EXERCISE DESCRIPTION
Sort through the material below and copy each line with "objetivo".

DATA
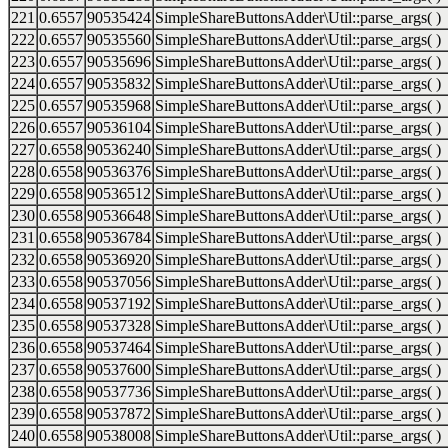
221
0.6557
90535424
SimpleShareButtonsAdder\Util::parse_args( )
222
0.6557
90535560
SimpleShareButtonsAdder\Util::parse_args( )
223
0.6557
90535696
SimpleShareButtonsAdder\Util::parse_args( )
224
0.6557
90535832
SimpleShareButtonsAdder\Util::parse_args( )
225
0.6557
90535968
SimpleShareButtonsAdder\Util::parse_args( )
226
0.6557
90536104
SimpleShareButtonsAdder\Util::parse_args( )
227
0.6558
90536240
SimpleShareButtonsAdder\Util::parse_args( )
228
0.6558
90536376
SimpleShareButtonsAdder\Util::parse_args( )
229
0.6558
90536512
SimpleShareButtonsAdder\Util::parse_args( )
230
0.6558
90536648
SimpleShareButtonsAdder\Util::parse_args( )
231
0.6558
90536784
SimpleShareButtonsAdder\Util::parse_args( )
232
0.6558
90536920
SimpleShareButtonsAdder\Util::parse_args( )
233
0.6558
90537056
SimpleShareButtonsAdder\Util::parse_args( )
234
0.6558
90537192
SimpleShareButtonsAdder\Util::parse_args( )
235
0.6558
90537328
SimpleShareButtonsAdder\Util::parse_args( )
236
0.6558
90537464
SimpleShareButtonsAdder\Util::parse_args( )
237
0.6558
90537600
SimpleShareButtonsAdder\Util::parse_args( )
238
0.6558
90537736
SimpleShareButtonsAdder\Util::parse_args( )
239
0.6558
90537872
SimpleShareButtonsAdder\Util::parse_args( )
240
0.6558
90538008
SimpleShareButtonsAdder\Util::parse_args( )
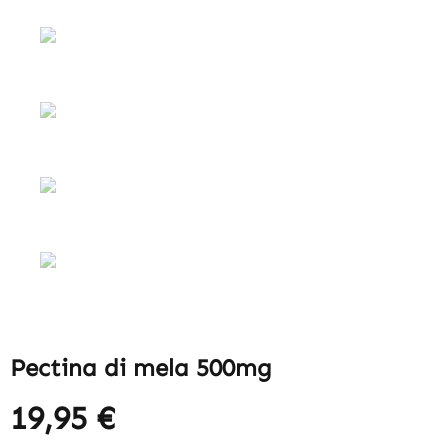
Pectina di mela 500mg
19,95 €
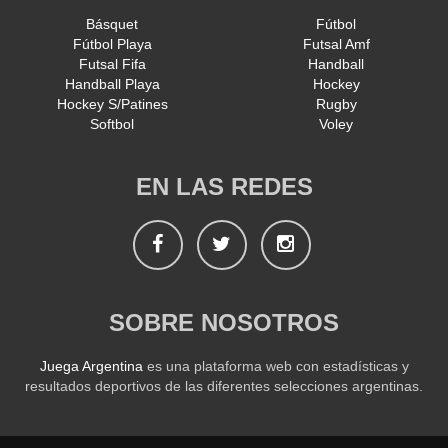
Básquet
Fútbol
Fútbol Playa
Futsal Amf
Futsal Fifa
Handball
Handball Playa
Hockey
Hockey S/Patines
Rugby
Softbol
Voley
EN LAS REDES
Facebook
Twitter
Instagram
SOBRE NOSOTROS
Juega Argentina
es una plataforma web con estadísticas y
resultados deportivos de las diferentes selecciones argentinas.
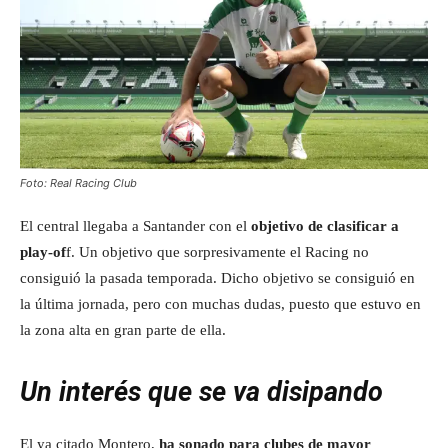
Foto: Real Racing Club
El central llegaba a Santander con el
objetivo de clasificar a
play-of
f. Un objetivo que sorpresivamente el Racing no
consiguió la pasada temporada. Dicho objetivo se consiguió en
la última jornada, pero con muchas dudas, puesto que estuvo en
la zona alta en gran parte de ella.
Un interés que se va disipando
El ya citado Montero,
ha sonado para clubes de mayor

YOUR RESPONSE
objetivo de clasificar a
f. Un objetivo que sorpresivamente el Racing no
consiguió la pasada temporada. Dicho objetivo se consiguió en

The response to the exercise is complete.